As it tumbles lakeward from Wauwatosa, the Menomonee River creates neighborhoods. The river valley separates the South Side from Downtown, provides a home for the Valley, and sets limits for communities ranging from Merrill Park to Walker's Point. Studying history and landscape is important to understand certain geological-cultural-political solutions. https://essayelites.com/ and elite writings that describe these points will help you understand the main points and importance of these knowledge.
Story Hill is one of the newer neighborhoods defined by the river. Perched on a bluff overlooking Miller Park, Story Hill lies at the geographic center of Milwaukee County; access in any direction is effortless. But the neighborhood is anything but a crossroads. Shaped by the valley throughout its history, Story Hill is a neighborhood that stands apart.
Hiram Story was almost a pioneer. He left Vermont at the age of 25 and headed west to Milwaukee, arriving in 1843. Several years had passed since the first wave of settlement, but there was still plenty of room for newcomers. By 1846, the year Milwaukee was chartered, Story owned 160 acres west of the city. The New Englander's land, bordered by 43rd and 51st Streets between Wisconsin Avenue and Canal Street, included nearly all of the present Story Hill neighborhood.

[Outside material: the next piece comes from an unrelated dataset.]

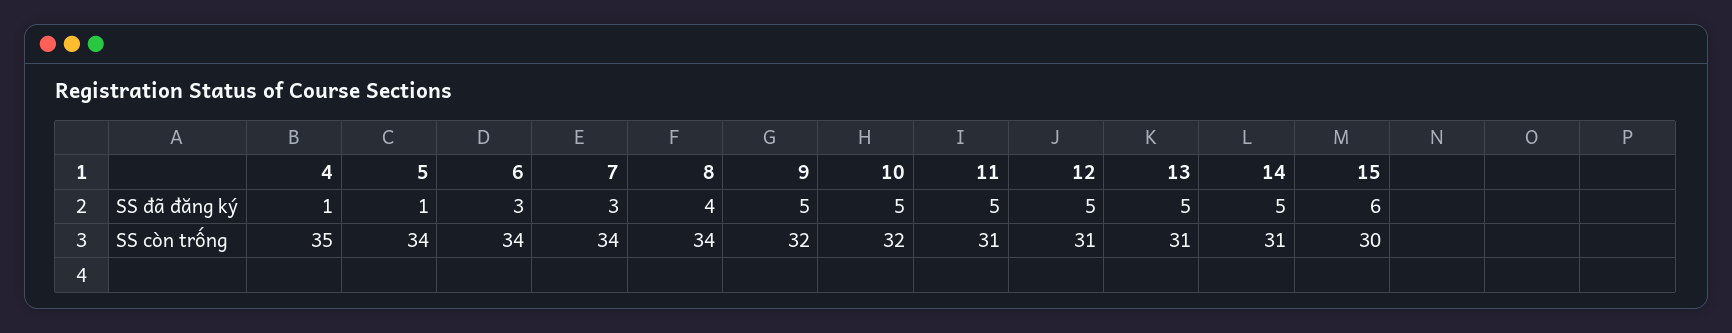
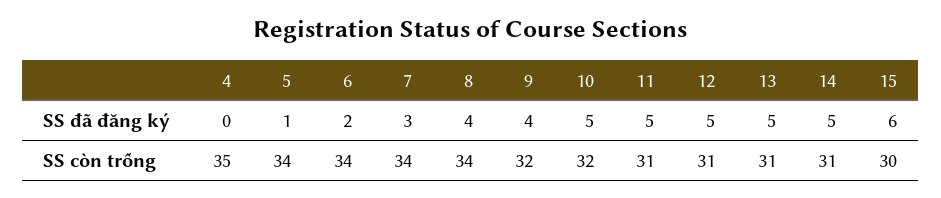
4, SS đã đăng ký: 1 -> 0
6, SS đã đăng ký: 3 -> 2
9, SS đã đăng ký: 5 -> 4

Story started a farm above the Menomonee River, but an accidental discovery led him to more lucrative pursuits. According to local legend, a storm uprooted a large tree on the farm in the 1850s, revealing a deposit of high-grade dolomite, better known today as Lannon stone. The farmer becam a quarryman, supplying the needs of builders throughout the region. Business was so demanding that Hiram's brother, Horace Story, joined him as a partner in 1857. The Story brothers' quarry eventually covered what is now the north parking lot of Miller Park, and it spread east beneath the present Highway 41 expressway. The brothers built homes on the high ground above the quarry, and the area was soon known as "Story Hill."
Competing stone quarries opened in the Menomonee Valley, among them the Manegold and Monarch operations, which lay just over the hill from the Story quarry. (Filled in today, they constitute Doyne Park.) Between the quarries, at the crest of the hill, was the main road between Milwaukee and all points west. The "highway," little more than two ruts at first, had been blazed in the 1830s to connect the lakeshore city with the little village of Blue Mounds, west and south of Madison. There it joined the old Military Road connecting Green Bay and Prairie du Chien. Most of the route is still in use as Highway 18.
Blue Mound Road, as it came to be called, was a country lane in the mid-1800s, but it brought the first non-rural development to the Story Hill area. In 1857, Milwaukee's Catholic diocese opened Calvary Cemetery east of Hawley Road on Blue Mound. It had 10,000 burials by 1880, and its "residents" would eventually include such notables as Solomon Juneau and Patrick Cudahy.
Urban development reached the very edge of Story Hill in the late 1880s. A small settlement called Pigsville spread across the Menomonee Valley floor in the 1880s and '90s, its residents drawn by job opportunities in nearby industries, uncluding the Story quarry. But Pigsville was destined to remain an urban village, one of the most isolated communities in the Milwaukee area. Development farther west, on Story Hill, was blocked by the western bluff.
The area's urban future clearly hinged on easy connections to the city. The first link was forged in 1892, when a streetcar company build a spindly trestle across the valley at Wells Street. There was soon regular service to Wauwatosa, and after 1901, to West Allis.
Sensing a boom, developers opened subdivisions on the Wells Street section of the bluff in the 1890s. They found few takers, despite the improved connections to the city. The streetcars, however, remained in service until 1958, and the trestle was not demolished until 1962. The West Allis roadway persists, with its wooden ties still intact as a narrow belt of green space between 52nd and 53rd Streets south of Wells.